Don't forget the tissues for this tear-jerker
MOVIE REVIEW: The Impossible. Starring: Naomi Watts, Ewan McGregor and Tom Holland; directed by Juan Antonio Bayona.
The Impossible is based on the true events experienced by Maria and Henry Belon and their three sons Lucas, Tomas and Simon during the tragic Boxing Day tsunami that hit the coasts of the Indian Ocean in 2004.
As the film opens, the sound of waves to a blank screen becomes increasingly louder until it suddenly hits and the screen changes from showing nothing, to showing the ocean. This technique instantly made me feel anxious and reminded me that what I was about to see, was not a disaster film I am normally used to watching, where some alien race has invaded Earth, or the year 2012 has arrived and the world is crumpling around us. The events of this film, actually happened.
Director Juan Antonia Bayona has created a realistic and uncomfortable film to watch, but it is one I think a lot of people should go make the effort to see, especially if their knowledge of the disaster is limited.
If you are unaware of who Juan Antonia Bayona is, I strongly suggest that you introduce yourself to his previous Spanish horror film, The Orphanage released in 2007, which still sends shivers down my spine when I think of it.
The acting in this film needed to be convincing, and thankfully it was. Ewan McGregor (Salmon Fishing in the Yemen, Trainspotting) and Naomi Watts (J. Edgar, Funny Games) play parents Henry and Maria.

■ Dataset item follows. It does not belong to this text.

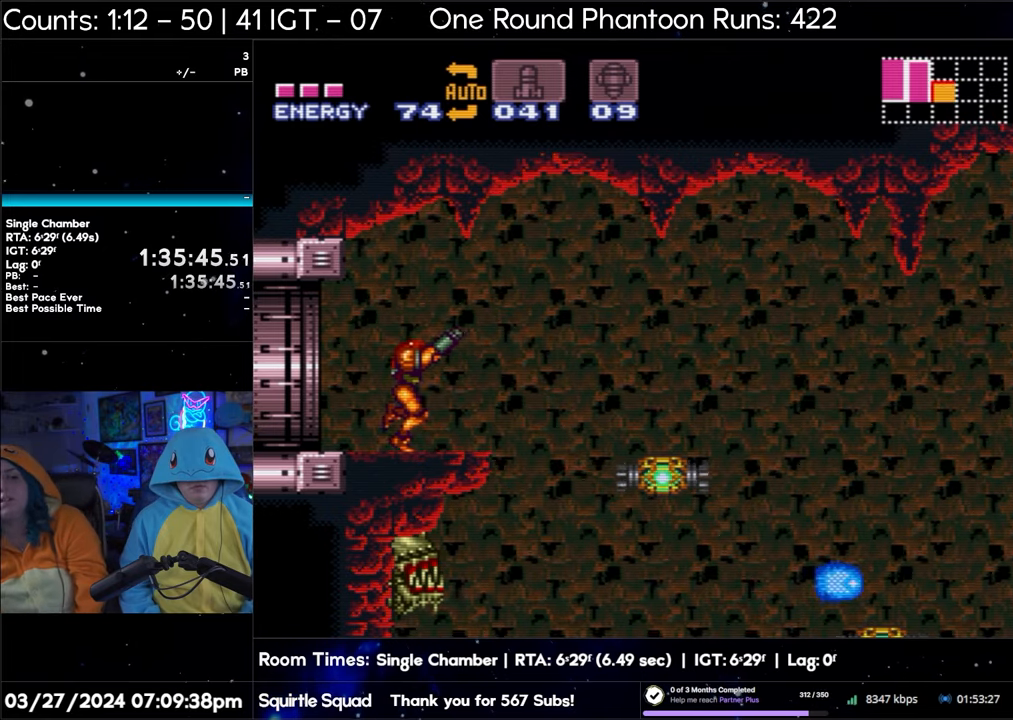
{"buttons": [], "events": [[33, "DPAD_RIGHT", "up"], [133, "DPAD_RIGHT", "down"], [267, "DPAD_RIGHT", "up"], [383, "R1", "up"]]}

Their portrayals are heart-breaking and painful to watch. I felt that they both fed on the emotion of how they would react if they were separated from their own families. Watts scored an Oscar nomination for her portrayal of Maria and while she does deserve this, I truly believe that Tom Holland who portrays Lucas should have had a nomination nod instead. Holland shows the perfect amount of compelling emotion on screen which makes it hard to believe that The Impossible is his film debut. Samuel Joslin and Oaklee Pendergast who play the younger Tomas and Simon are amazing as well, especially during a climactic scene near the end of the film.
One criticism I do have is that the film's focus seemed to be only on how the disaster impacted tourists. While I understand that this film is solely focused on the experiences of the Belon family it seemed to make no attempt to show how devastating the tsunami was to local communities.
Apart from that, The Impossible is an emotional film to watch (definitely bring tissues, do not forget them like I did), with outstanding acting and eye-opening images of a disaster that should not be forgotten.